**Task material:**
#####

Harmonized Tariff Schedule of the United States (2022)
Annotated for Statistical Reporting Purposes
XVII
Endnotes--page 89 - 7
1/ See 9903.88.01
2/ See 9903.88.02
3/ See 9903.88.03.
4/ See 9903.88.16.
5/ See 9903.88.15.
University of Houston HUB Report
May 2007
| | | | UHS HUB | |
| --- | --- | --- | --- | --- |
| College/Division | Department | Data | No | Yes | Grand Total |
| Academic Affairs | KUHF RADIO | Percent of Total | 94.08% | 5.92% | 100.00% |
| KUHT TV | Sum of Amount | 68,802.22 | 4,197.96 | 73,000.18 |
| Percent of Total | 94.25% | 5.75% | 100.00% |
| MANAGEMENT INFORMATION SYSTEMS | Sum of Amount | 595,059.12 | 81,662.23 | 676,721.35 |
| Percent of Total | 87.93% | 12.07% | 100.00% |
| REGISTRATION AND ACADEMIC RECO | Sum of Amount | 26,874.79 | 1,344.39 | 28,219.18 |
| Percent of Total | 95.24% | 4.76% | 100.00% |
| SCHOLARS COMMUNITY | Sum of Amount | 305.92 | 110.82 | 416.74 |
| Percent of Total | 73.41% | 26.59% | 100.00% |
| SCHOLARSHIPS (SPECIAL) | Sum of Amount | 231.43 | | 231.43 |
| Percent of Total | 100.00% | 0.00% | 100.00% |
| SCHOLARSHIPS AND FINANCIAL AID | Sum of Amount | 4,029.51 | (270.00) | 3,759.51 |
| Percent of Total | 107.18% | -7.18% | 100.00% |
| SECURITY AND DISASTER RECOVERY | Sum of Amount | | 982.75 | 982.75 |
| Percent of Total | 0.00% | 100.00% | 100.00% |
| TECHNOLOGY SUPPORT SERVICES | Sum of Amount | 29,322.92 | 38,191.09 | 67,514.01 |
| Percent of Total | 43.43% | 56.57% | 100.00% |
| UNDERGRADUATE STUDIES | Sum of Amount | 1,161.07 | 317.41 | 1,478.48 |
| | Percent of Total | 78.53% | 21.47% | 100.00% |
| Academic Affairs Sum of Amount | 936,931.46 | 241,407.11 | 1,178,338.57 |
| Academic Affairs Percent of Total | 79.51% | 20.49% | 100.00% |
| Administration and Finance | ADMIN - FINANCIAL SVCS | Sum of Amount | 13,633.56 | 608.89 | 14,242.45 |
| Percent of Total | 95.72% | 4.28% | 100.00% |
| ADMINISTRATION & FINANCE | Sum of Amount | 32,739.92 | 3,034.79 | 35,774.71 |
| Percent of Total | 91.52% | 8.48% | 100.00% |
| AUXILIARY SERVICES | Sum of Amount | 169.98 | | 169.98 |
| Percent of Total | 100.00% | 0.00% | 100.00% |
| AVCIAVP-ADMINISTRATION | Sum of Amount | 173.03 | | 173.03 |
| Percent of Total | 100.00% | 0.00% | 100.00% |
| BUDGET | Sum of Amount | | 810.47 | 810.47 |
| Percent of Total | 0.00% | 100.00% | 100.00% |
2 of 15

#####

**Exercise description:**
Working through the records above, copy each one exactly.

**Reply to the exercise:**
Harmonized Tariff Schedule of the United States (2022)
Annotated for Statistical Reporting Purposes
XVII
Endnotes--page 89 - 7
1/ See 9903.88.01
2/ See 9903.88.02
3/ See 9903.88.03.
4/ See 9903.88.16.
5/ See 9903.88.15.
University of Houston HUB Report
May 2007
| | | | UHS HUB | |
| --- | --- | --- | --- | --- |
| College/Division | Department | Data | No | Yes | Grand Total |
| Academic Affairs | KUHF RADIO | Percent of Total | 94.08% | 5.92% | 100.00% |
| KUHT TV | Sum of Amount | 68,802.22 | 4,197.96 | 73,000.18 |
| Percent of Total | 94.25% | 5.75% | 100.00% |
| MANAGEMENT INFORMATION SYSTEMS | Sum of Amount | 595,059.12 | 81,662.23 | 676,721.35 |
| Percent of Total | 87.93% | 12.07% | 100.00% |
| REGISTRATION AND ACADEMIC RECO | Sum of Amount | 26,874.79 | 1,344.39 | 28,219.18 |
| Percent of Total | 95.24% | 4.76% | 100.00% |
| SCHOLARS COMMUNITY | Sum of Amount | 305.92 | 110.82 | 416.74 |
| Percent of Total | 73.41% | 26.59% | 100.00% |
| SCHOLARSHIPS (SPECIAL) | Sum of Amount | 231.43 | | 231.43 |
| Percent of Total | 100.00% | 0.00% | 100.00% |
| SCHOLARSHIPS AND FINANCIAL AID | Sum of Amount | 4,029.51 | (270.00) | 3,759.51 |
| Percent of Total | 107.18% | -7.18% | 100.00% |
| SECURITY AND DISASTER RECOVERY | Sum of Amount | | 982.75 | 982.75 |
| Percent of Total | 0.00% | 100.00% | 100.00% |
| TECHNOLOGY SUPPORT SERVICES | Sum of Amount | 29,322.92 | 38,191.09 | 67,514.01 |
| Percent of Total | 43.43% | 56.57% | 100.00% |
| UNDERGRADUATE STUDIES | Sum of Amount | 1,161.07 | 317.41 | 1,478.48 |
| | Percent of Total | 78.53% | 21.47% | 100.00% |
| Academic Affairs Sum of Amount | 936,931.46 | 241,407.11 | 1,178,338.57 |
| Academic Affairs Percent of Total | 79.51% | 20.49% | 100.00% |
| Administration and Finance | ADMIN - FINANCIAL SVCS | Sum of Amount | 13,633.56 | 608.89 | 14,242.45 |
| Percent of Total | 95.72% | 4.28% | 100.00% |
| ADMINISTRATION & FINANCE | Sum of Amount | 32,739.92 | 3,034.79 | 35,774.71 |
| Percent of Total | 91.52% | 8.48% | 100.00% |
| AUXILIARY SERVICES | Sum of Amount | 169.98 | | 169.98 |
| Percent of Total | 100.00% | 0.00% | 100.00% |
| AVCIAVP-ADMINISTRATION | Sum of Amount | 173.03 | | 173.03 |
| Percent of Total | 100.00% | 0.00% | 100.00% |
| BUDGET | Sum of Amount | | 810.47 | 810.47 |
| Percent of Total | 0.00% | 100.00% | 100.00% |
2 of 15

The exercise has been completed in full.